A researcher at the Stanford University School of Medicine has helped confirm the reliability of a new test for liver disease that is ushering in the long-promised era of personalized medicine based on each individual's genetic makeup.
The Stanford group was one of the five sites that helped determine that the genetic test can identify patients who are at high risk of developing cirrhosis from chronic hepatitis C infection. That means high-risk patients could be directed toward a long course of expensive, debilitating drug therapy, while low-risk patients might be better off delaying treatment.
"Management of cirrhosis patients is challenging," said Ramsey Cheung, MD, associate professor of medicine at the school and chief of hepatology at the Palo Alto Veterans Affairs Health Care System, who led the Stanford arm of the study. "This test is the first of its kind to use the genetic makeup of each patient to determine who is likely to develop cirrhosis. High-risk patients should be targeted for early treatment."
The test looks at variations of seven genes, and was developed by Celera, headquartered in Rockville, Md.
Cheung is the senior author of the study, which will be published in the April 27 advance online issue of the journal Hepatology. Cheung is a paid consultant for Celera, which also funded the study.
"Current therapy for hepatitis C unfortunately is very expensive, has multiple side effects and a suboptimal response rate for most patients," said Cheung. Treatment includes weekly injections of alpha interferon along with the drug ribavirin, which can cost more than $30,000 per year and can cause flu-like symptoms, nausea, depression and other side effects. And only half of patients undergoing this therapy will be cured of the infection.
Nearly 4 million Americans are infected with the hepatitis C virus, of which nearly 80 percent have a chronic infection, according to the American Liver Foundation. Chronic infection can lead to the severe scarring known as cirrhosis, which in turn may result in liver cancer or liver failure.
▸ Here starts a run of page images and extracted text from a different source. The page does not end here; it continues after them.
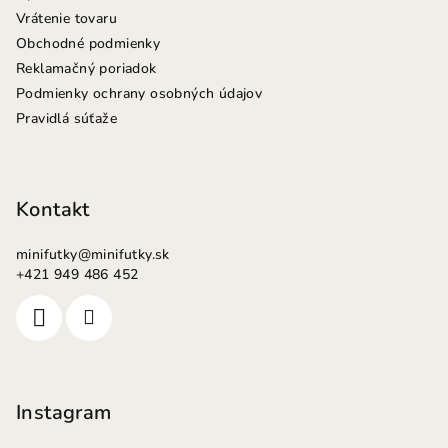
Vrátenie tovaru
Obchodné podmienky
Reklamačný poriadok
Podmienky ochrany osobných údajov
Pravidlá súťaže
Kontakt
minifutky
@
minifutky.sk
+421 949 486 452
Instagram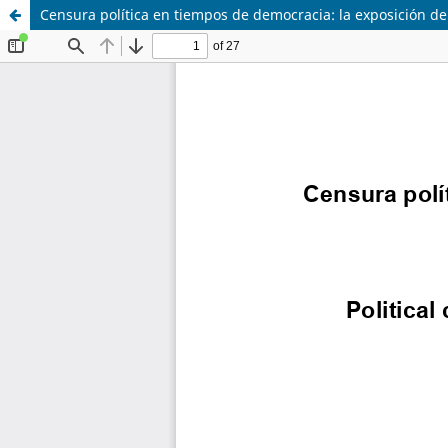
Censura política en tiempos de democracia: la exposición d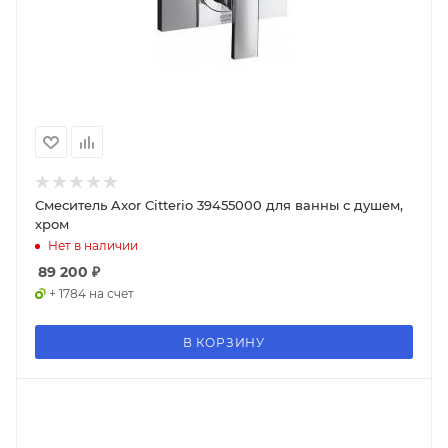
Смеситель Axor Citterio 39455000 для ванны с душем,
хром
Нет в наличии
89 200
₽
+ 1784 на счет
В КОРЗИНУ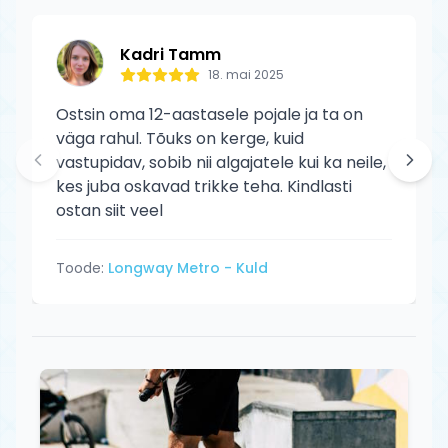
Kadri Tamm
18. mai 2025
Ostsin oma 12-aastasele pojale ja ta on
väga rahul. Tõuks on kerge, kuid
vastupidav, sobib nii algajatele kui ka neile,
kes juba oskavad trikke teha. Kindlasti
ostan siit veel
Toode:
Longway Metro - Kuld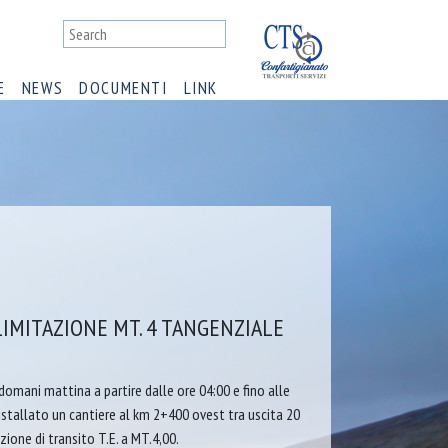
E
NEWS
DOCUMENTI
LINK
 LIMITAZIONE MT. 4 TANGENZIALE
omani mattina a partire dalle ore 04:00 e fino alle
istallato un cantiere al km 2+400 ovest tra uscita 20
zione di transito T.E. a MT.4,00.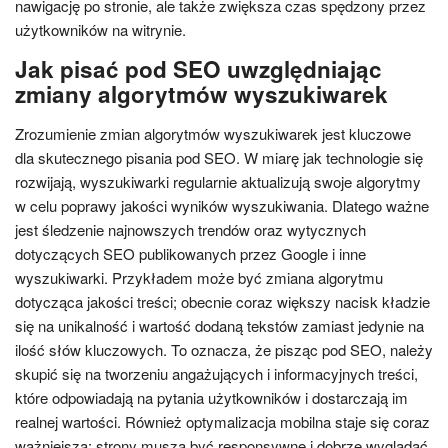
nawigację po stronie, ale także zwiększa czas spędzony przez
użytkowników na witrynie.
Jak pisać pod SEO uwzględniając
zmiany algorytmów wyszukiwarek
Zrozumienie zmian algorytmów wyszukiwarek jest kluczowe
dla skutecznego pisania pod SEO. W miarę jak technologie się
rozwijają, wyszukiwarki regularnie aktualizują swoje algorytmy
w celu poprawy jakości wyników wyszukiwania. Dlatego ważne
jest śledzenie najnowszych trendów oraz wytycznych
dotyczących SEO publikowanych przez Google i inne
wyszukiwarki. Przykładem może być zmiana algorytmu
dotycząca jakości treści; obecnie coraz większy nacisk kładzie
się na unikalność i wartość dodaną tekstów zamiast jedynie na
ilość słów kluczowych. To oznacza, że pisząc pod SEO, należy
skupić się na tworzeniu angażujących i informacyjnych treści,
które odpowiadają na pytania użytkowników i dostarczają im
realnej wartości. Również optymalizacja mobilna staje się coraz
ważniejsza; strony muszą być responsywne i dobrze wyglądać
Hepatitis C infection is the most common reason people need a liver transplant in the United States and is responsible for between 8,000 and 10,000 U.S. deaths annually.
But in the majority of people chronically infected with hepatitis C, the virus causes either no symptoms or vague, nonspecific ones. In around one-third of people chronically infected with the virus, the disease progression is slow and they may never develop cirrhosis, even after decades of infection.
The dilemma physicians face, explained Cheung, is deciding who to treat and who can wait for better therapies to come along. The key is being able to determine which patients are likely to see the infection progress to cirrhosis. Doctors consider such factors as age, gender and alcohol consumption to predict such risk, but because of individual variability, these factors don't yield a very accurate prediction. A liver biopsy can indicate the amount of damage to the liver up until the time of the biopsy, but can't reveal how much future damage will occur.